Own cache elementary solves the problem of speed: the selection is on the key "specific reason" from a small table of the results of recent operations of the selection from one large table.
Sorts and other wholesale operations
The problem of large amounts of data rests on the performance of the hardware and software. A tremendous level of performance has been achieved today, but data volumes have also increased dramatically.
When the speed and quality of roads grows, the need for rapid movement and instant solution of tasks grows adequately.
The simple operation of sorting, adding a record, or searching for data that directly or indirectly affects all records in a large table is a potential brake, guaranteed performance loss.
Relational relations have held the palm for too long, but they don’t intend to give way to this day: there is simply no one. Other options for organizing data that provide instant navigation over large amounts of information have not been invented even by the super leader of the Big Information industry - Oracle. But Oracle has provided good experience and excellent knowledge in implementing the SQL language and its dialects. This has left a concrete imprint on the MySQL functionality.
The developer can safely use the MySQL limit construct on one data table and have free access to wholesale operations on this large table.
Natural perception of information
A person perceives and processes, for the most part unconsciously, huge volumes of information that are not available to the most advanced tools from Oracle. But he may not be particularly proud of it. Oracle can migrate such volumes of data and perform sortings that require more than one human life and more than one hundred copies.
Everyone should do their own thing and do this thing as efficiently as possible. Relational relations will never die - they are characteristic of the data, it is their integral component. But in the implementation of databases, relational relationships lack semantics. The key organization, indexes for access to records is not the meaning that provides quick access to information.
The sequential organization of machine memory and emulation of associative access to information is the real reason for the loss of time when accessing a large table to select part of the information while observing its integrity for performing group operations.
Information Objects and Natural Associations
The developer cannot escape the sequence of operations. This is how the computer world works. A computer has one processor, and multi-core and multi-processor options are still not a neural organization for parallel processing of information that human thinking uses.
The development of an algorithm always appeals to a single process, albeit split into many threads. Programming is still on the same level, even when the code is built in the format of a system of interacting objects, instances of which function on their own.
The issue is no longer so much in the quality of the structure of information systems in the form of independent objects, but in the environment that ensures their functioning. The environment is consistent, not parallel.

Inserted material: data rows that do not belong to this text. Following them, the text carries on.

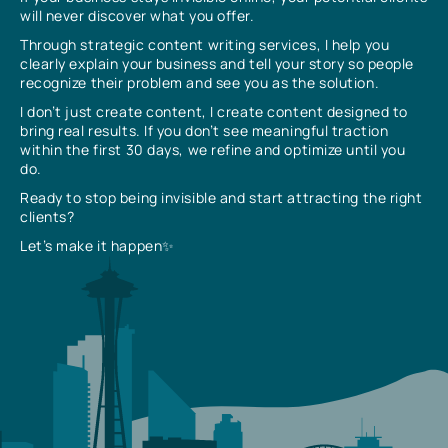
will never discover what you offer.
Through strategic content writing services, I help you
clearly explain your business and tell your story so people
recognize their problem and see you as the solution.
I don’t just create content, I create content designed to
bring real results. If you don’t see meaningful traction
within the first 30 days, we refine and optimize until you
do.
Ready to stop being invisible and start attracting the right
clients?
Let’s make it happen✨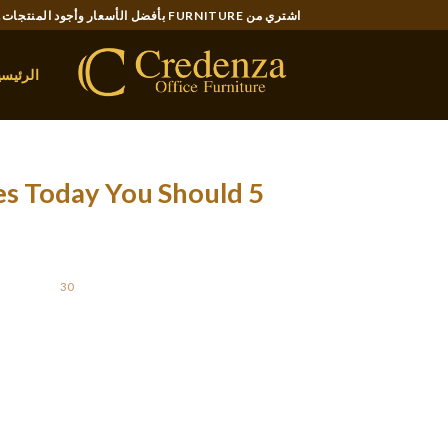
Ski
اشتري من FURNITURE بأفضل الأسعار وأجود المنتجات..
t
conten
لرئيسية
des Today You Should
OSTED ON
30 أغسطس، 2021
rmous expanse ~ from place to space and even
ds or wives abroad are prone to a great deal
certainly not-married, rich Chinese language
 In Cina, some may presumably turn out to be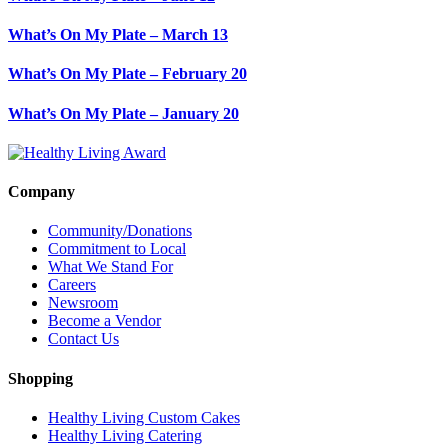
What’s On My Plate – March 13
What’s On My Plate – February 20
What’s On My Plate – January 20
Company
Community/Donations
Commitment to Local
What We Stand For
Careers
Newsroom
Become a Vendor
Contact Us
Shopping
Healthy Living Custom Cakes
Healthy Living Catering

The increase in the number of cores and the number of processors in one computer, tablet or other device does not make them associative computing devices.
But there is still a solution: each specific application is a question that needs to be answered quickly. You need to make a quick choice (MySQL limit) despite the fact that the rest of the functionality (MySQL order by, group by, join & where) will not suffer, the table will not be divided into many parts of the same type, and updated data will fall into the caching procedures immediately after updating them , and not when the next "specific reason" comes to them.
SQL is a good language, but if you add associations to it, it will become even better.